Are Subprime Mortgages Making a Comeback?

Once blamed for helping to ignite the Great Recession, subprime mortgages have made their way back into the mortgage market.

Subprime mortgage: A term synonymous in many minds with the word “destruction.” Back in the early 2000’s, these loans were seemingly given out like Halloween candy to home buyers, qualified or not, as a way of ushering them into property ownership by lenders without regard to the outcome. Ultimately, subprime mortgages were mostly to blame for what had become the collapse of the real estate industry in 2008.


So what exactly is a “subprime mortgage?”

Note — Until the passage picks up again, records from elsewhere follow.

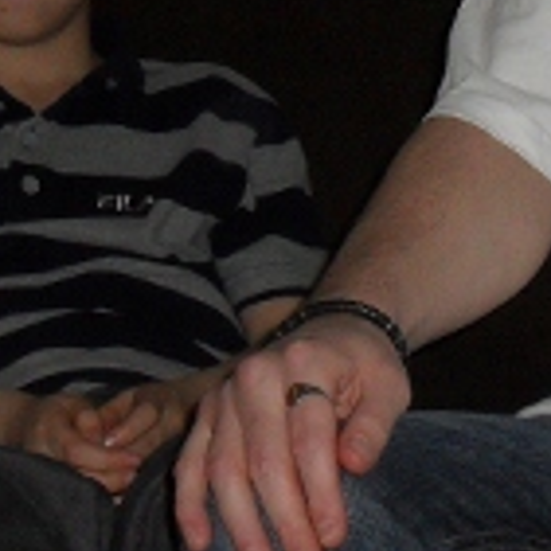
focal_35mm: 196
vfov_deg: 8.9
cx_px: 442
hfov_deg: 8.9
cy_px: 172
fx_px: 3530
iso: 200
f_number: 3.9
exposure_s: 1/45
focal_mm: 8.7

A “subprime” mortgage basically refers to a loan that is made to a borrower with less than perfect credit. In fact, typically they were made to borrowers with a credit score of 640 or less. Usually, a credit score of less than 700 eliminates many home buyers from obtaining a mortgage loan. A subprime mortgage makes allowances for such items as limited credit experience, excessive debt, a history of late payments, etc. In some cases, borrowers weren’t even required to provide proof of income. They came at a heftier interest rate and larger origination fees hidden in cheap, temporary “teaser” rates that would rise exponentially after the teaser period expired.

These risky loans were packaged and sold as Mortgage-Backed Securities to investors. Of course, once the loans started going bad, investments collapsed, which helped to push the real estate market and our economy into the worst financial crisis since the Great Depression.

Why are subprime mortgages making a comeback?

New rules put in place by the Consumer Finance Protection Bureau has strengthened lending regulations under “QM” (Qualified Mortgages). This locks out some buyers who may have been able to obtain a loan prior to the regulations being put in place as of January 2014. With the economy once again in recovery, there are buyers out there ready to make a home purchase, but cannot qualify due to QM. The rules do not require lenders to make loans under the new rules, and buyers can go outside QM guidelines to obtain loans, albeit at a higher rate.

Will this cause another mortgage market collapse?

One of the main differences in subprime mortgages these days is that the fees and interest rates are no longer hidden in teaser rates, which have become a thing of the past. Loan rates cannot increase if the buyer defaults, nor can they carry any prepayment penalties. Borrowers looking to purchase a home using a subprime loan are more likely to have a better understanding of all their costs up front.